This is Tasha … she is 23 years old! One of my homework supervisors.
I wanted to help people solve problems. I didn’t care about books (well, I did and I do, but this was far from my motivation to go to library school). I already knew I was good with problems, and sharing that ability with others seemed like a no-brainer. This is something I knew long before I knew about participatory librarianship, or Lankes’ New Librarianship, or anything, really. I spent so many years working behind the scenes, and my elevator speech was always something pretty nebulous. “See that thing? I do something which does something which supports something that makes that work.” Not so inspiring …
Participatory librarianship appeals to my activist history—activism and activists enable the community to make better-informed decisions and ultimately change lives. The problems solved this way can be broader, and more important, than anything I ever expected to be involved with.
Of course, all that is focused on my involvement, and not so much community involvement. I haven’t figured out the community involvement piece, especially with respect to where I may end up in Libraryland.
Design seems to an obvious part of this—the design of spaces that encourage participation is really obvious in the images we’ve seen of the DOK center and of other participation-based library spaces (both online and face-to-face). I wouldn’t be surprised if all the examples of participatory rooms/buildings that we see come from Europe and Japan—the lack of real estate for pretty much any purpose in these places forces people to become very creatively efficient with their design and usage of space.

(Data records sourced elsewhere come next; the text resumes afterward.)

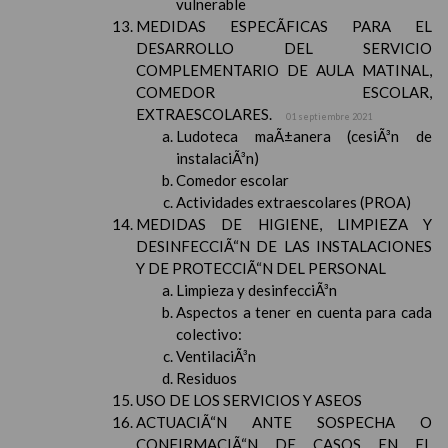
vulnerable
MEDIDAS ESPECÃFICAS PARA EL
DESARROLLO DEL SERVICIO
COMPLEMENTARIO DE AULA MATINAL,
COMEDOR ESCOLAR,
EXTRAESCOLARES.
01 septiembre 2021
Ludoteca maÃ±anera (cesiÃ³n de
instalaciÃ³n)
Comedor escolar
Actividades extraescolares (PROA)
MEDIDAS DE HIGIENE, LIMPIEZA Y
DESINFECCIÃ“N DE LAS INSTALACIONES
Y DE PROTECCIÃ“N DEL PERSONAL
Limpieza y desinfecciÃ³n
Aspectos a tener en cuenta para cada
colectivo:
VentilaciÃ³n
Residuos
USO DE LOS SERVICIOS Y ASEOS
ACTUACIÃ“N ANTE SOSPECHA O
CONFIRMACIÃ“N DE CASOS EN EL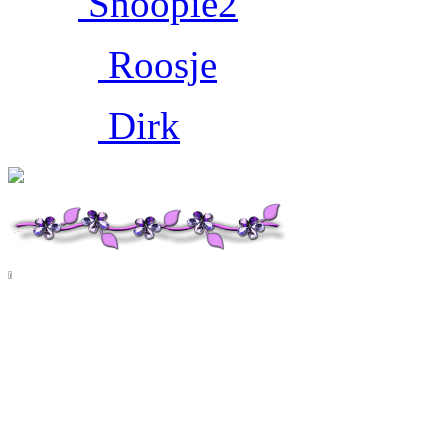
Snoopie2
Roosje
Dirk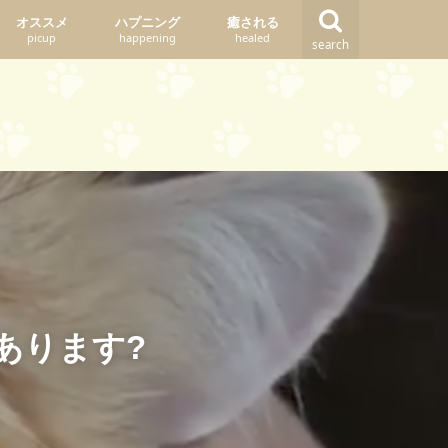
オススメ
ハプニング
癒される
picup
happening
healed
search
あります?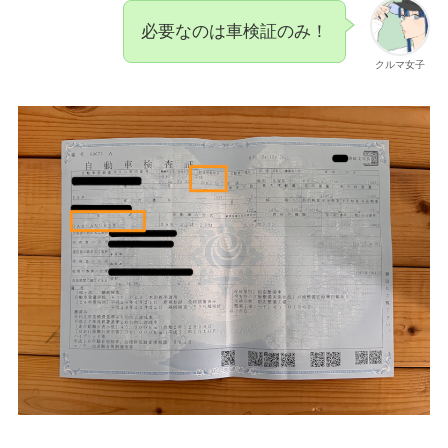
必要なのは車検証のみ！
クルマ女子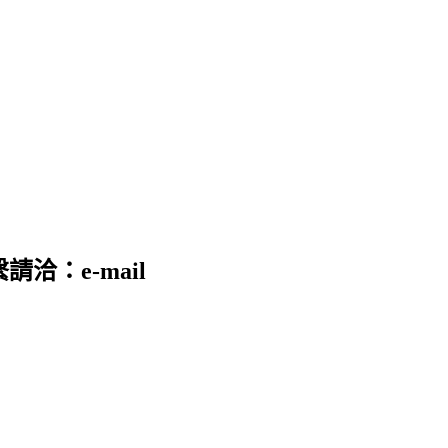
請洽：e-mail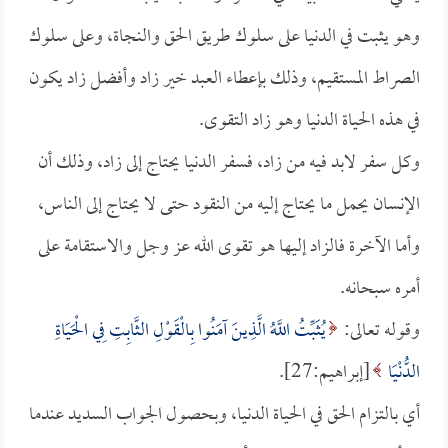
وهو يثبت في الدنيا على سلوك طريق الحق والنجاة، وعلى سلوك
الصراط المستقيم، وذلك بإعطاء العبد خير زاد وأفضل زاد يكون
في هذه الحياة الدنيا وهو زاد التقوى.
وكل سفر لابد فيه من زاد، فسفر الدنيا يحتاج إلى زاد، وذلك أن
الإنسان يحمل ما يحتاج إليه من النقود حتى لا يحتاج إلى الناس،
وأما الآخرة فالزاد إليها هو تقوى الله عز وجل والاستقامة على
أمره سبحانه.
وقوله تعالى:
يُثَبِّتُ اللَّهُ الَّذِينَ آمَنُوا بِالْقَوْلِ الثَّابِتِ فِي الْحَيَاةِ
الدُّنْيَا
[إبراهيم:27].
أي بالتزام الحق في الحياة الدنيا، وبحصول الجواب السديد عندما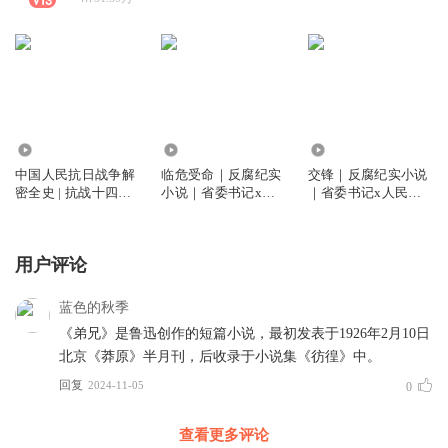
21.57万
11.36万
16.75万
中国人民抗日战争解
临危受命｜反腐纪实
交锋｜反腐纪实小说
密全史 | 抗战十四年 |
小说｜省委书记x人
｜省委书记x人民的
抗战胜利80周年
民的名义
名义
用户评论
蓝色的秋季
《弟兄》是鲁迅创作的短篇小说，最初发表于1926年2月10日
北京《莽原》半月刊，后收录于小说集《彷徨》中。
回复
2024-11-05
0
查看更多评论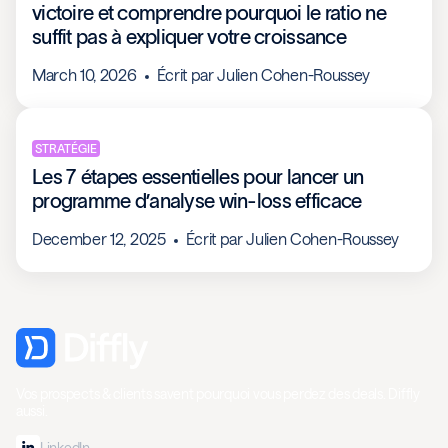
victoire et comprendre pourquoi le ratio ne
suffit pas à expliquer votre croissance
March 10, 2026
Écrit par
Julien Cohen-Roussey
STRATÉGIE
Les 7 étapes essentielles pour lancer un
programme d’analyse win-loss efficace
December 12, 2025
Écrit par
Julien Cohen-Roussey
Vos prospects & clients savent pourquoi vous perdez des deals. Diffly
aussi.
LinkedIn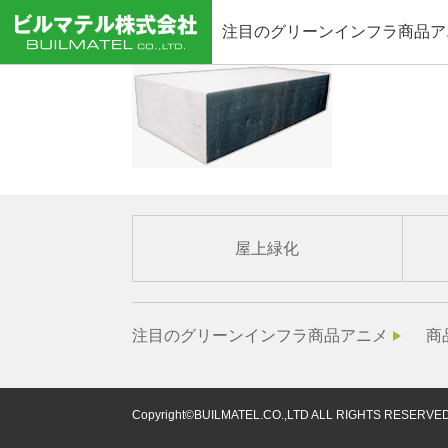
注目のグリーンインフラ商品ア
屋上緑化
注目のグリーンインフラ商品アニメ
商
Copyright©BUILMATEL.CO.,LTD ALL RIGHTS RESERVED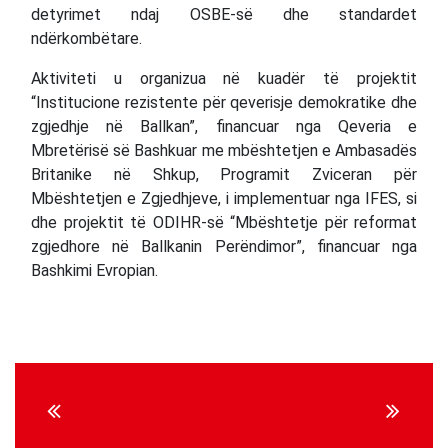
detyrimet ndaj OSBE-së dhe standardet
ndërkombëtare.
Aktiviteti u organizua në kuadër të projektit
“Institucione rezistente për qeverisje demokratike dhe
zgjedhje në Ballkan”, financuar nga Qeveria e
Mbretërisë së Bashkuar me mbështetjen e Ambasadës
Britanike në Shkup, Programit Zviceran për
Mbështetjen e Zgjedhjeve, i implementuar nga IFES, si
dhe projektit të ODIHR-së “Mbështetje për reformat
zgjedhore në Ballkanin Perëndimor”, financuar nga
Bashkimi Evropian.
Continue
Reading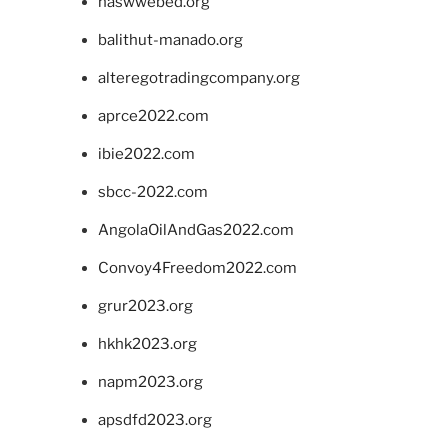
naswwebed.org
balithut-manado.org
alteregotradingcompany.org
aprce2022.com
ibie2022.com
sbcc-2022.com
AngolaOilAndGas2022.com
Convoy4Freedom2022.com
grur2023.org
hkhk2023.org
napm2023.org
apsdfd2023.org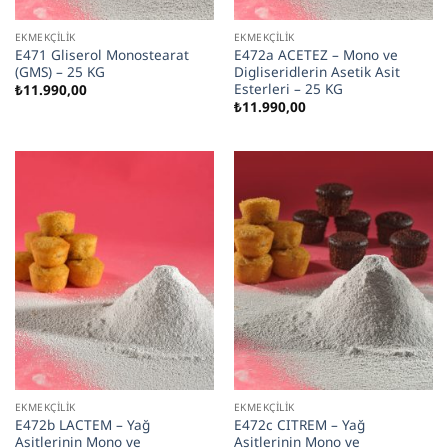
EKMEKÇILIK
EKMEKÇILIK
E471 Gliserol Monostearat
E472a ACETEZ – Mono ve
(GMS) – 25 KG
Digliseridlerin Asetik Asit
Esterleri – 25 KG
₺
11.990,00
₺
11.990,00
EKMEKÇILIK
EKMEKÇILIK
E472b LACTEM – Yağ
E472c CITREM – Yağ
Asitlerinin Mono ve
Asitlerinin Mono ve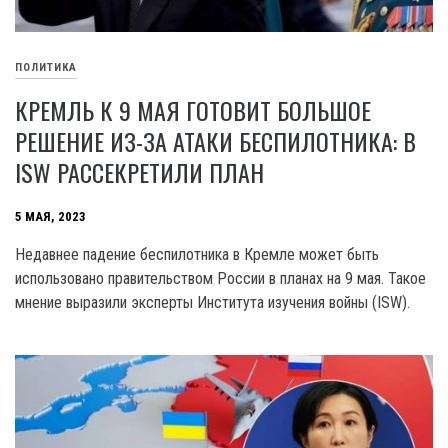
ПОЛИТИКА
КРЕМЛЬ К 9 МАЯ ГОТОВИТ БОЛЬШОЕ
РЕШЕНИЕ ИЗ-ЗА АТАКИ БЕСПИЛОТНИКА: В
ISW РАССЕКРЕТИЛИ ПЛАН
5 МАЯ, 2023
Недавнее падение беспилотника в Кремле может быть
использовано правительством России в планах на 9 мая. Такое
мнение выразили эксперты Института изучения войны (ISW).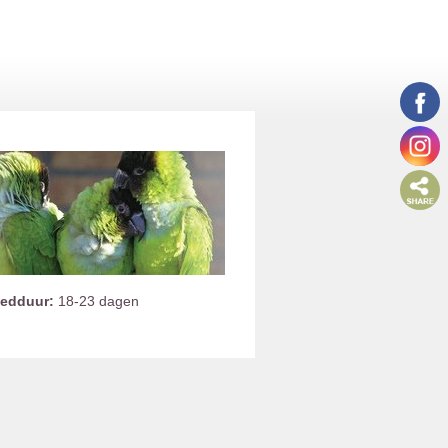
oedduur:
18-23 dagen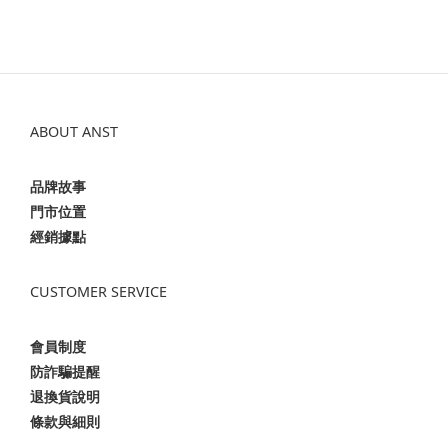
ABOUT ANST
品牌故事
門市位置
經銷據點
CUSTOMER SERVICE
會員制度
防詐騙提醒
退換貨說明
條款與細則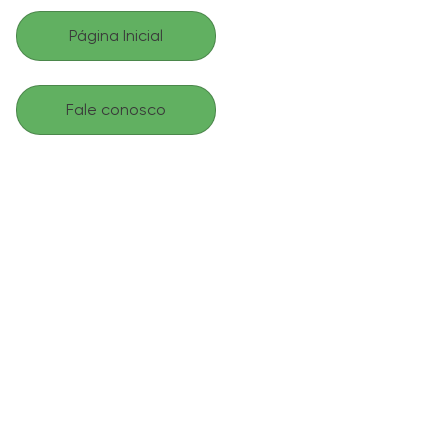
Página Inicial
Fale conosco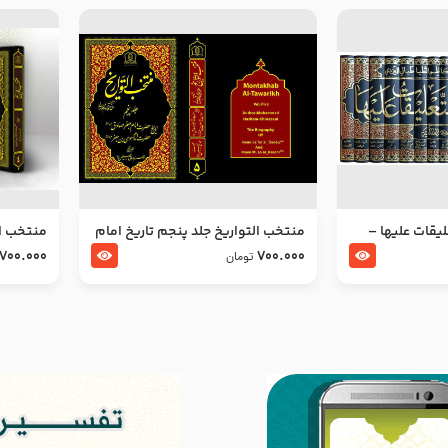
ليقات عليها –
منتخب التواریخ جلد پنجم تاریخ امام
منتخب ال
جعفر صادق و امام موسی بن جعفر
زین العا
700.000
700.000
تومان
علیهما السلام
علیهما ا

Mathews’ paper designed to inspire library entrepreneurialism made me cringe when I read the title. You may have guessed from earlier reflections that I have a low opinion of things labeled this way: what is identified as entrepreneurial is often not novel at all and is often pretty much useless. Early on, however, this article seemed different: so many of the “what-ifs” identified in the article are already under way and, in my estimation, represent a liberation as much as a liability. There’s a certain ceding of control of resources and that may free the library to focus on the participatory aspects of their service. The key is to get out from managing the things while influencing how these resources are used to enable the community.
So much talk about library entrepreneurialism stays at the 35000-foot level; the most satisfying parts of his paper came near the end. “Real artists ship.” Ultimately, the question becomes one of innovation (and, ultimately, the ability to deliver) in an environment where innovation may not be a real priority.